The keyboard occupies the bottom half of the case in landscape mode and spans the whole width. The chiclet keys aren’t quite full size, but they’re large enough to use comfortably and spaced far enough apart for touch typing — or at least faster typing than with an on-screen keyboard, if you never learned how to use all of your fingers…

The physical keyboard does more than just make for more comfortable long typing sessions, though. The separate row of number keys means less fiddling with the Function key — although unlike some Android tablet manufacturers, ASUS does deploy an on-screen keyboard with a separate number row, too.

Cursor, Tab and Return keys also mean there’s much less need to use the touchscreen when interacting with Android dialog boxes and apps, which makes for a more laptop-like experience for productivity purposes.

Wide widescreen

Of course the Eee Pad Slider’s 10.1” capacitive multi-touch is superlative, too. The IPS display is protected by tough Corning Gorilla Glass and gives a bright, vibrant image, with a very wide 178° viewing angle that’s perfect for watching videos with a friend or two.

The widescreen 1280 x 800 resolution also provides ample room for working with Android apps, particularly the supplied Microsoft Office-compatible Polaris Office suite — something else that anyone who’s sitting on fence about a laptop or tablet will seriously appreciate.

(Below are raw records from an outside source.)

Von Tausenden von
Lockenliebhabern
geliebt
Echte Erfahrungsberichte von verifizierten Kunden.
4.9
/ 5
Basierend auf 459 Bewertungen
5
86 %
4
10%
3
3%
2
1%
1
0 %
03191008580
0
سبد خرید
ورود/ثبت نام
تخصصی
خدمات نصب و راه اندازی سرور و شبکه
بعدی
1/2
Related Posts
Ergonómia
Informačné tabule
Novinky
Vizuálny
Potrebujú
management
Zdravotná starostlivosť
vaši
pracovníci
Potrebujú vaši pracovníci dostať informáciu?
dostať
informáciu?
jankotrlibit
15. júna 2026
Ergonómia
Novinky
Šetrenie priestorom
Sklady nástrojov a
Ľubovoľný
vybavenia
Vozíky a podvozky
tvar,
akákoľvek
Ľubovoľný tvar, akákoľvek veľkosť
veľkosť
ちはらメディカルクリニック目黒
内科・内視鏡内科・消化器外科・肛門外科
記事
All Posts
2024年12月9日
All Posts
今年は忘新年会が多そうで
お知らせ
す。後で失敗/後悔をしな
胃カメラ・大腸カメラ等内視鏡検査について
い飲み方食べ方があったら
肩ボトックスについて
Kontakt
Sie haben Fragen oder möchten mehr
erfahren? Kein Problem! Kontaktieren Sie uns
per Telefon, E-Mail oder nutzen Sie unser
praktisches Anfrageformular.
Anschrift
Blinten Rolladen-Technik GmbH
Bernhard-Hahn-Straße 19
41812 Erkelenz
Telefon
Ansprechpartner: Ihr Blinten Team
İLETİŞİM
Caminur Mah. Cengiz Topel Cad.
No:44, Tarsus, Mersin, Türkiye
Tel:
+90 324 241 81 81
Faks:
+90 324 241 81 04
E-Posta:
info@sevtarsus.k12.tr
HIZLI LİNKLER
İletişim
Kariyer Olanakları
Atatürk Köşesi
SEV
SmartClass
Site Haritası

The Eee Pad Slider runs Android 3.2 Honeycomb, which is a version of the operating system designed specifically for tablet devices. This introduces quite a few changes from earlier smartphone-specific versions of the OS, including on-screen buttons for accessing key Android functions (Home, Back, etc) and a more streamlined interface that makes better use of large screens and higher resolutions.

A taste of Honeycomb

There’s a definite Desktop feel with Honeycomb, which is something that works particularly well on a portable device like the Slider that’s designed to be used on a desktop. In other words, laptop users worried about having to dumb down when switching to a tablet have nothing to fear — although Android Honeycomb is idiot-proof, it isn’t designed for idiots.

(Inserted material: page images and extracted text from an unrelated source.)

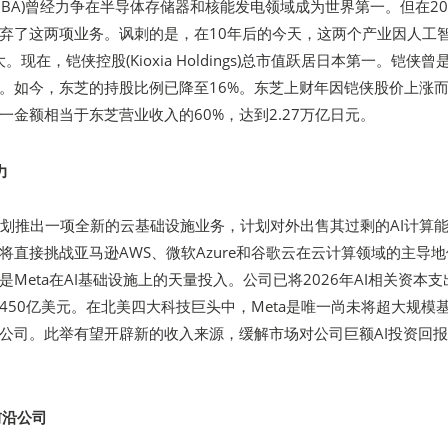
HIBA)曾经力争在半导体存储器和核能发电领域成为世界第一。但在20
弃了这两项业务。讽刺的是，在10年后的今天，这两个产业因人工
大。现在，铠侠控股(Kioxia Holdings)总市值跃居日本第一。铠侠曾
。如今，东芝的持股比例已降至16%。东芝上财年因铠侠股价上涨
一金额相当于东芝营业收入的60%，达到2.27万亿日元。
力
orms正筹划推出一项全新的云基础设施业务，计划对外出售其过剩的AI计算
将直接挑战亚马逊AWS、微软Azure和谷歌云在云计算领域的主导
Meta在AI基础设施上的天量投入。公司已将2026年AI相关资本支
1450亿美元。在北美四大科技巨头中，Meta是唯一尚未将超大规模
公司。此举有望开辟新的收入来源，缓解市场对公司巨额AI投资回
前沿公司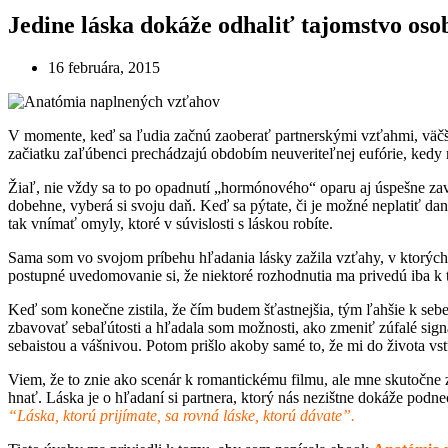
Jedine láska dokáže odhaliť tajomstvo os
16 februára, 2015
V momente, keď sa ľudia začnú zaoberať partnerskými vzťahmi, väčšin
začiatku zaľúbenci prechádzajú obdobím neuveriteľnej eufórie, kedy ma
Žiaľ, nie vždy sa to po opadnutí „hormónového“ oparu aj úspešne zavŕ
dobehne, vyberá si svoju daň. Keď sa pýtate, či je možné neplatiť dan
tak vnímať omyly, ktoré v súvislosti s láskou robíte.
Sama som vo svojom príbehu hľadania lásky zažila vzťahy, v ktorých
postupné uvedomovanie si, že niektoré rozhodnutia ma privedú iba k
Keď som konečne zistila, že čím budem šťastnejšia, tým ľahšie k seb
zbavovať sebaľútosti a hľadala som možnosti, ako zmeniť zúfalé sign
sebaistou a vášnivou. Potom prišlo akoby samé to, že mi do života vs
Viem, že to znie ako scenár k romantickému filmu, ale mne skutočne z
hnať. Láska je o hľadaní si partnera, ktorý nás nezištne dokáže podne
“Láska, ktorú prijímate, sa rovná láske, ktorú dávate”.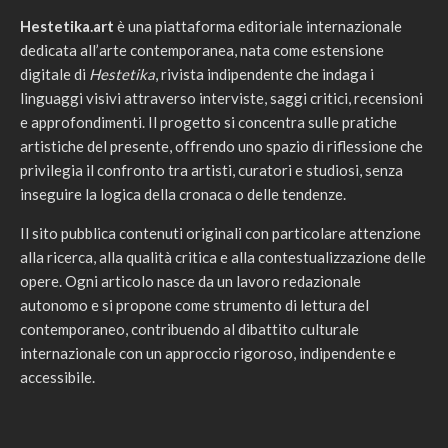
Hestetika.art
è una piattaforma editoriale internazionale
dedicata all’arte contemporanea, nata come estensione
digitale di
Hestetika
, rivista indipendente che indaga i
linguaggi visivi attraverso interviste, saggi critici, recensioni
e approfondimenti. Il progetto si concentra sulle pratiche
artistiche del presente, offrendo uno spazio di riflessione che
privilegia il confronto tra artisti, curatori e studiosi, senza
inseguire la logica della cronaca o delle tendenze.
Il sito pubblica contenuti originali con particolare attenzione
alla ricerca, alla qualità critica e alla contestualizzazione delle
opere. Ogni articolo nasce da un lavoro redazionale
autonomo e si propone come strumento di lettura del
contemporaneo, contribuendo al dibattito culturale
internazionale con un approccio rigoroso, indipendente e
accessibile.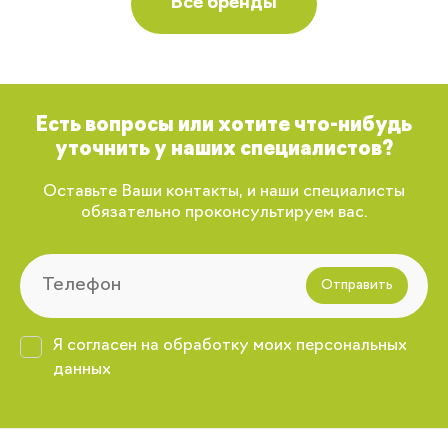
Все бренды
Есть вопросы или хотите что-нибудь
уточнить у наших специалистов?
Оставьте Ваши контакты, и наши специалисты
обязательно проконсультируем вас.
Отправить
Я согласен на обработку моих персональных
данных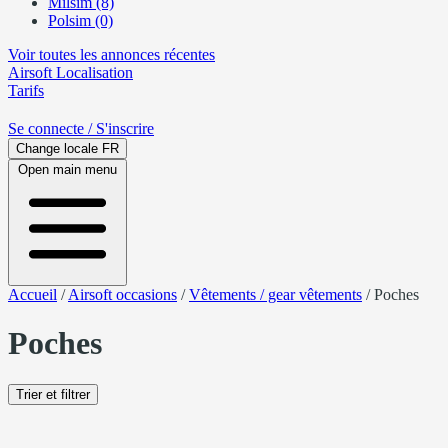
Milsim (8)
Polsim (0)
Voir toutes les annonces récentes
Airsoft
Localisation
Tarifs
Se connecte
/ S'inscrire
Change locale
FR
Open main menu
Accueil
/
Airsoft occasions
/
Vêtements / gear vêtements
/
Poches
Poches
Trier et filtrer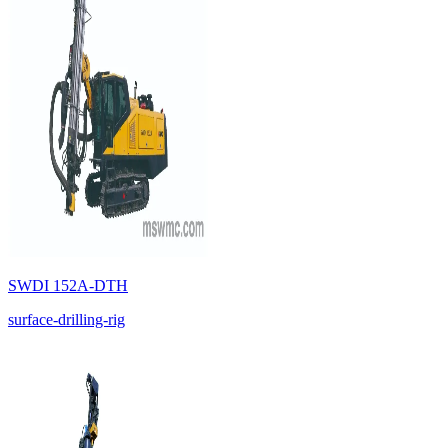
SWDI 152A-DTH
surface-drilling-rig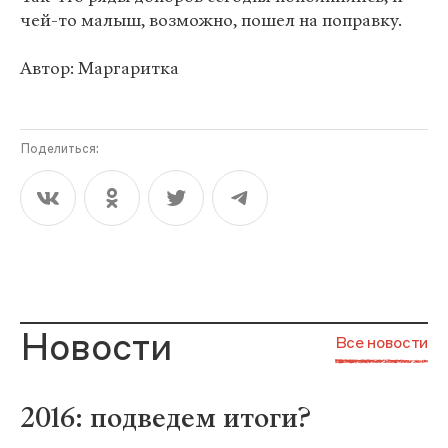
чей-то малыш, возможно, пошел на поправку.
Автор: Маргаритка
Поделиться:
Новости
Все новости
2016: подведем итоги?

ASUS also includes a few apps of its own with the Slider. MyNet offers media streaming from DLNA devices on the same network, while MyCloud provides a number cloud-based services, including one year’s unlimited file storage with ASUS Webstorage, plus remote access to desktop PCs. There’s also the MyLibrary app for managing ebooks and other digital publications — this app also connects directly to the ASUS @vibe online store for easy access to new content.

Sound & vision

The Eee Pad Slider uses the NVIDIA® Tegra 2 platform with a 1GHz dual-core processor that makes Android fly and delivers silky smooth HD video playback. The onboard HDMI port means the Slider can connect to an HDTV for big-screen entertainment too, while SRS Sound technology provides surprisingly sweet audio for such a small device.

The full-size USB port and microSD card slot also mean the Slider can access content stored on digital cameras and other storage devices, without the need for ‘optional’ accessories — another welcome feature for laptop users used to plug and play peripherals.

Although it’s perhaps a little large for use as a digital camera around town, the Eee Pad Slider can still capture great-quality images with its 5MP rear camera, plus there’s a 1.2MP front-facing camera for video chat. A full set of digital sensors make the Slider ideal for everything from handheld gaming to GPS navigation too, while the eight-hour battery life (based on 720p video playback) offers ample scope for use away from the mains.

VERDICT

Despite their current popularity, tablets still won’t suit everyone, but the Eee Pad Slider offers an unbeatable proposition for anyone tempted by their increased portability, but put off by the lack of a physical keyboard.

Best of all, the design means that the keyboard is always carried with you, but kept out of sight (and out of the way) until needed and the clever design means that when slid open for keyboard use, the Slider works as well as any netbook for typing.